INFORMATION PROVIDED:
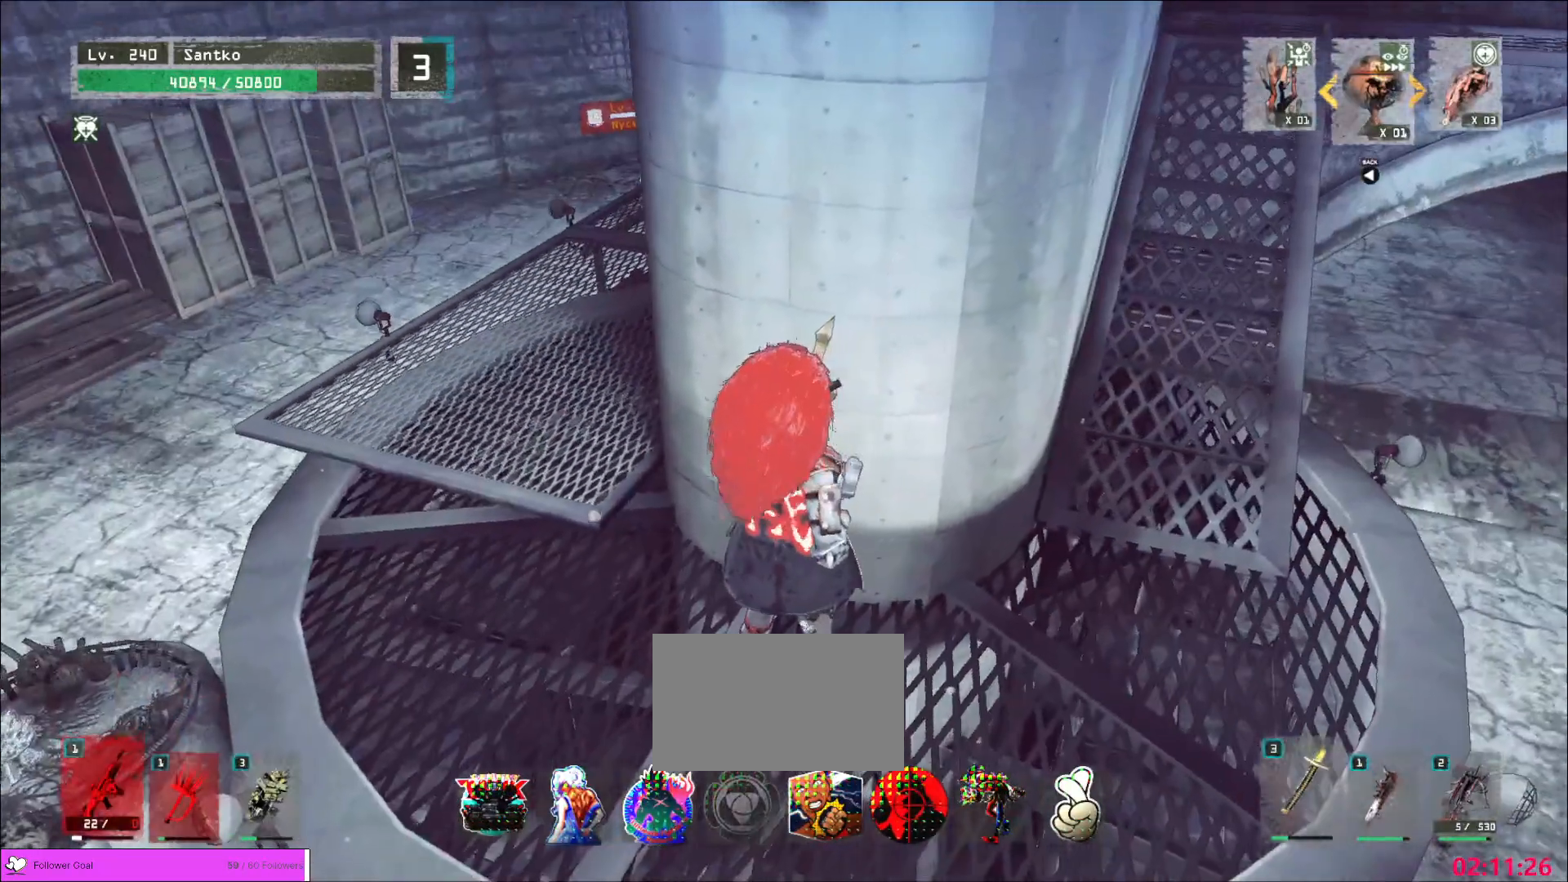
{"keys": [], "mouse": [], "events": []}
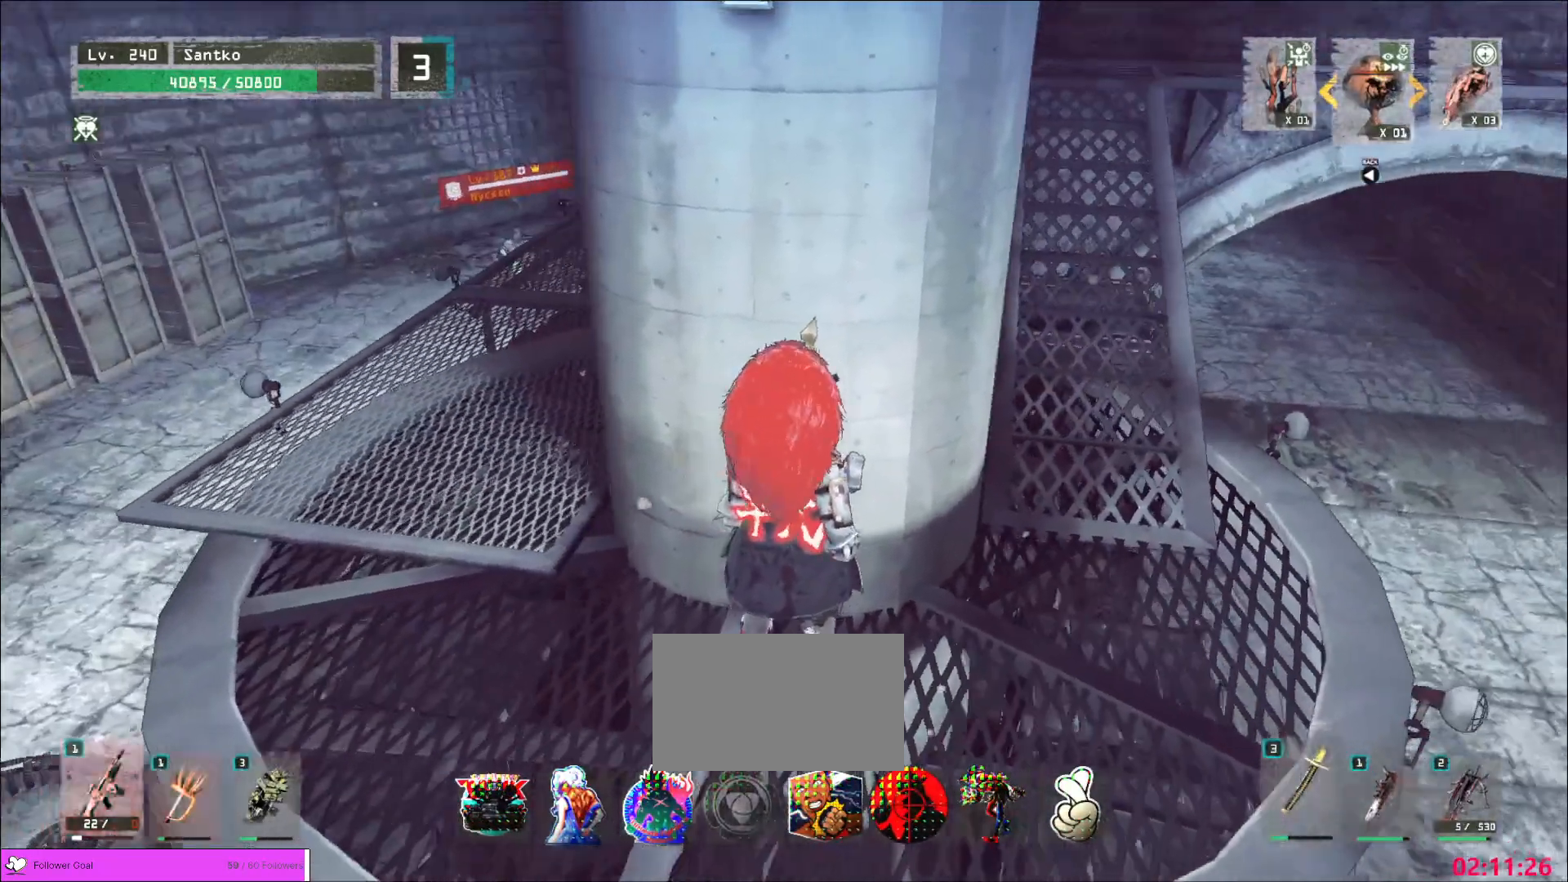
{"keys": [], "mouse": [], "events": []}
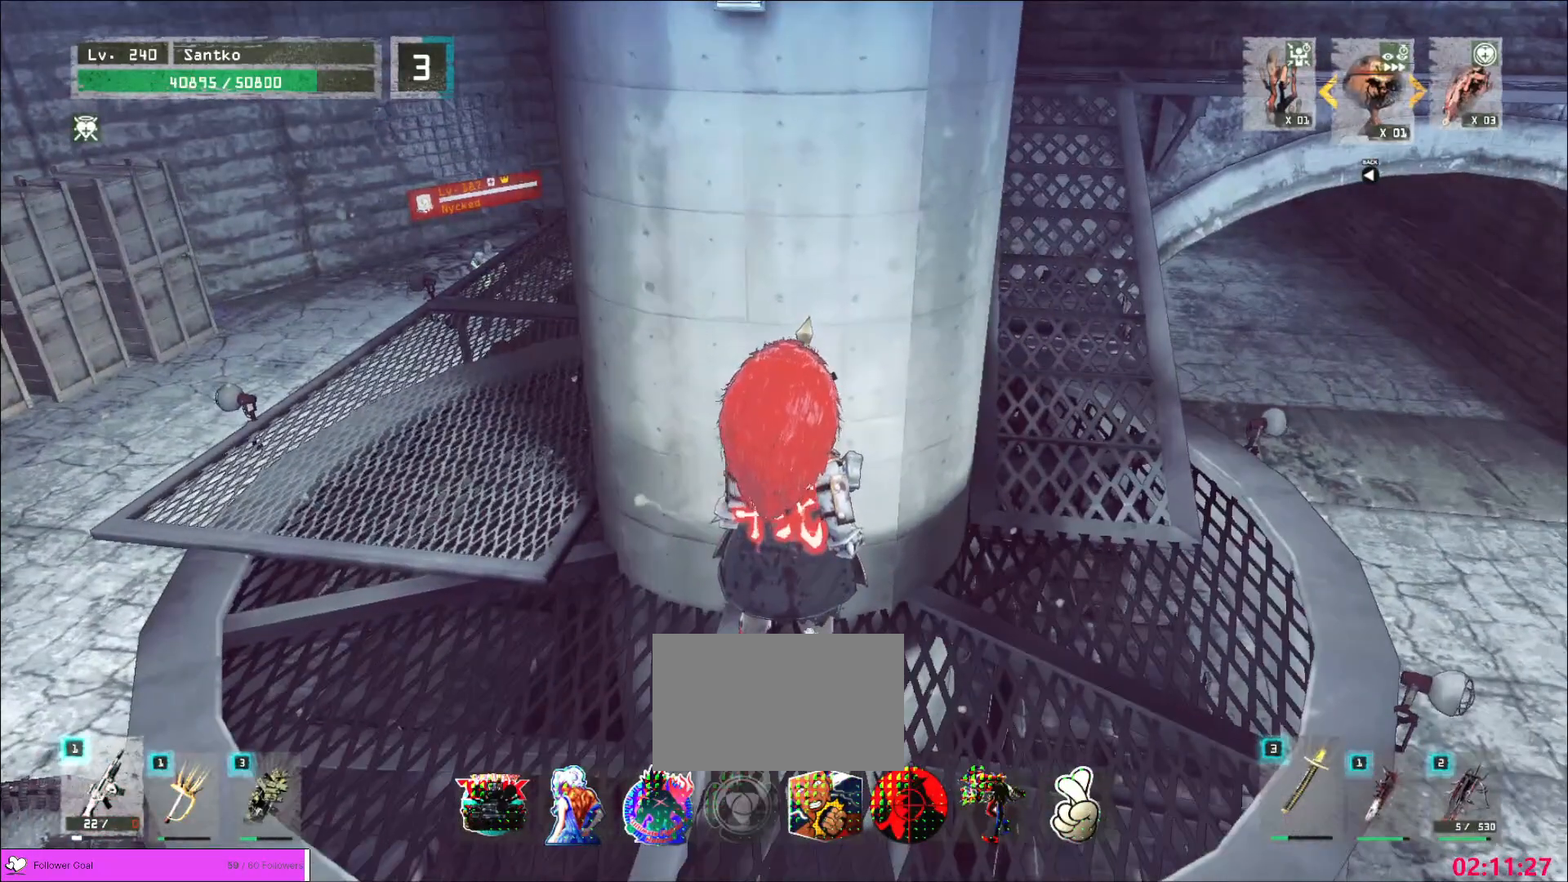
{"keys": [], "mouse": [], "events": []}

TASK DESCRIPTION: Copy the listing exactly, omitting pictures.

WRITTEN RESPONSE:
{"keys": [], "mouse": [], "events": []}
{"keys": [], "mouse": [], "events": []}
{"keys": [], "mouse": [], "events": []}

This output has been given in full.